I’ll highlight two more pieces from our guest writers this year. Our summer associate Ken Bui’s best piece this summer was “IP, IP, Betray,” and our freelance writer Michael Magnani did a great piece on international organizations in “Loose BRICS.” Thank you both for joining “Securities” this year.
Lux Recommends
- Grace attended the epicenter of AI that is NeurIPS last week in New Orleans, where our portfolio company Together’s academic partner Dan Fu won best paper for FlashFFTConv alongside his co-authors Hermann Kumbond and others. Check out the paper as well as his more accessible tweet thread. “We show that FlashFFTConv improves quality under a fixed compute budget, enables longer-sequence models, and improves the efficiency of long convolutions.”
- Alex Nguyen recommends the Apple TV+ series Drops of God, which pits the daughter of a famed wine oenologist against a competitor for the inheritance of tens of thousands of bottles of rarefied wine. It’s a French adaptation of a Japanese manga series, demonstrating both the globalized nature of wine and also media.

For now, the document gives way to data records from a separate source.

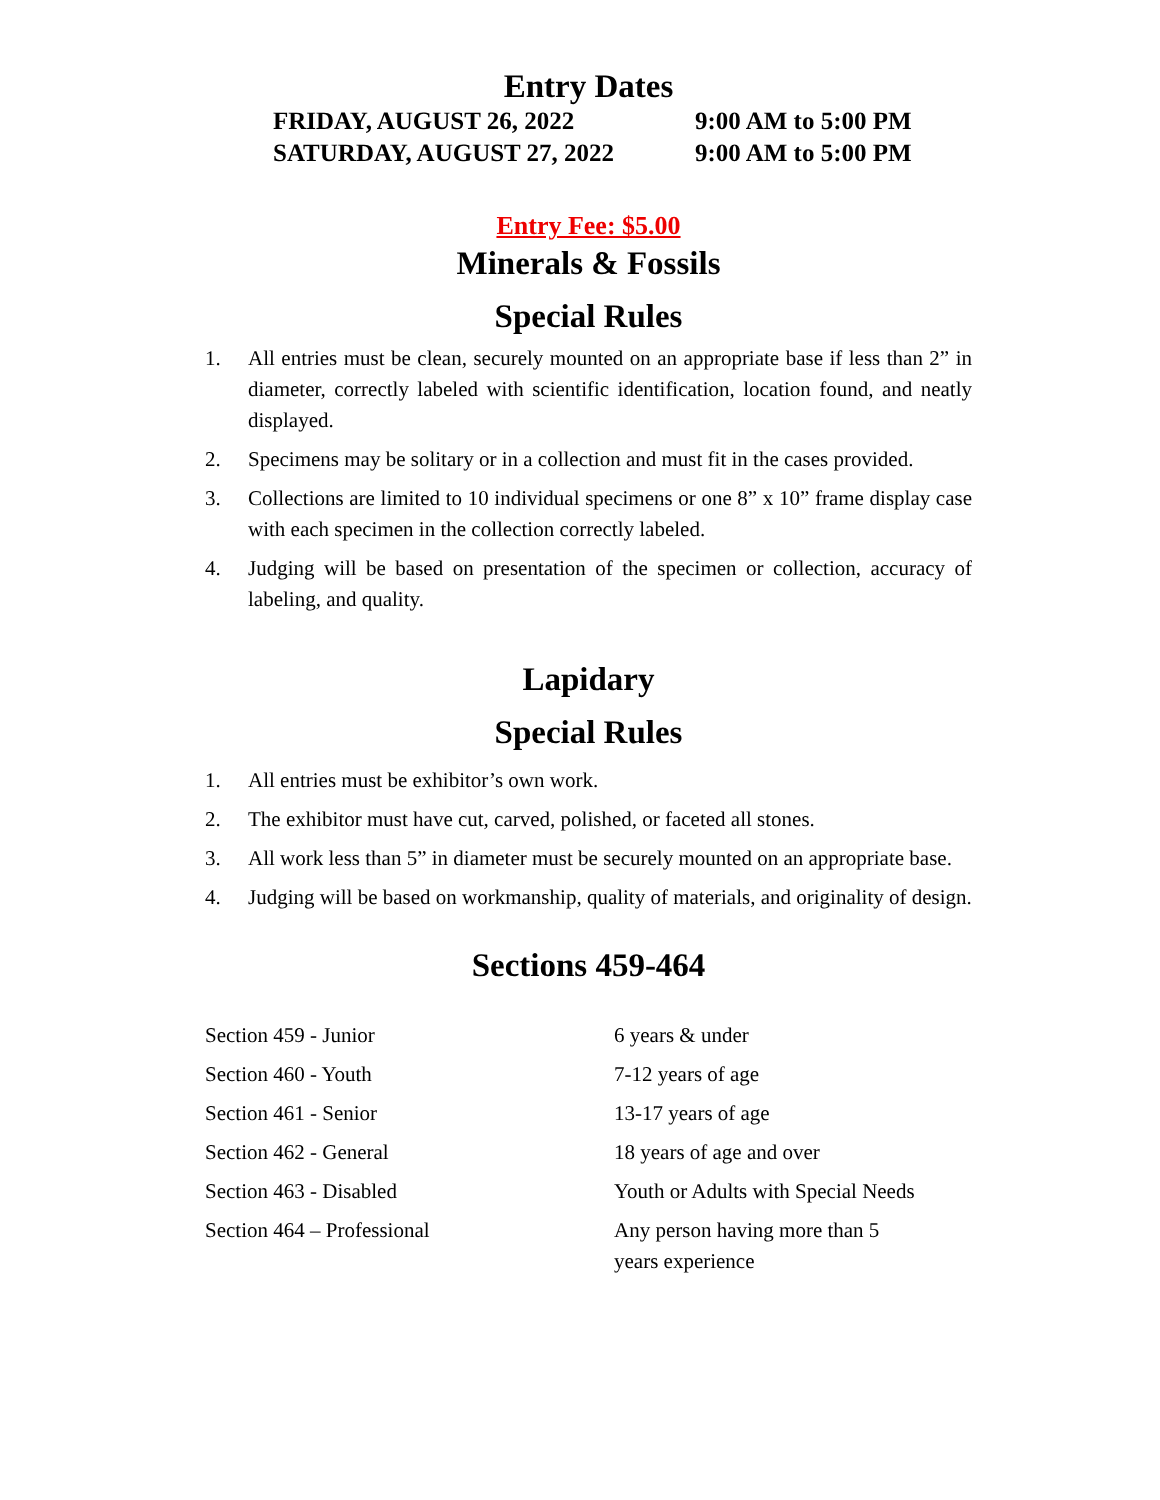Entry Dates
| FRIDAY, AUGUST 26, 2022 | 9:00 AM to 5:00 PM |
| SATURDAY, AUGUST 27, 2022 | 9:00 AM to 5:00 PM |
Entry Fee: $5.00
Minerals & Fossils
Special Rules
1. All entries must be clean, securely mounted on an appropriate base if less than 2” in diameter, correctly labeled with scientific identification, location found, and neatly displayed.
2. Specimens may be solitary or in a collection and must fit in the cases provided.
3. Collections are limited to 10 individual specimens or one 8” x 10” frame display case with each specimen in the collection correctly labeled.
4. Judging will be based on presentation of the specimen or collection, accuracy of labeling, and quality.
Lapidary
Special Rules
1. All entries must be exhibitor’s own work.
2. The exhibitor must have cut, carved, polished, or faceted all stones.
3. All work less than 5” in diameter must be securely mounted on an appropriate base.
4. Judging will be based on workmanship, quality of materials, and originality of design.
Sections 459-464
| Section 459 - Junior | 6 years & under |
| Section 460 - Youth | 7-12 years of age |
| Section 461 - Senior | 13-17 years of age |
| Section 462 - General | 18 years of age and over |
| Section 463 - Disabled | Youth or Adults with Special Needs |
| Section 464 – Professional | Any person having more than 5 years experience |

- Brooding and dark, I found Carolyn Dever’s essay on “How to Lose a Library” to be prophetic and philosophical. It’s about the cyberattack that has completely knocked out the British Library for weeks now. “How ironic that the most quaintly analog form of research possible, using physical books in a physical library, has been devastated by the hijacking of a digital system. I am experiencing this irony as especially bitter this morning, having arrived at desk 1086 with my list of tasks, hoping against hope that the crisis had resolved. It hadn’t. I hope it will someday soon.”
- Shaq Vayda enjoyed Siddhartha Mukherjee’s latest piece in The New Yorker on “All the Carcinogens We Cannot See.” “This is a chilling duality of cancer: each individual cancer comes from a single cell, and yet each cancer contains thousands of clones evolving in time and space. Treating or curing cancer involves tackling this incredible degree of genetic diversity. It’s a clone war.”
- Finally, our scientist-in-residence Sam Arbesman has a couple of fun pieces to note. An interesting fact about a Wikipedia article, why the oldest people are not as old as we think, and finally, the age-old question about the movie Home Alone — is the McCallister family rich? The New York Times investigates.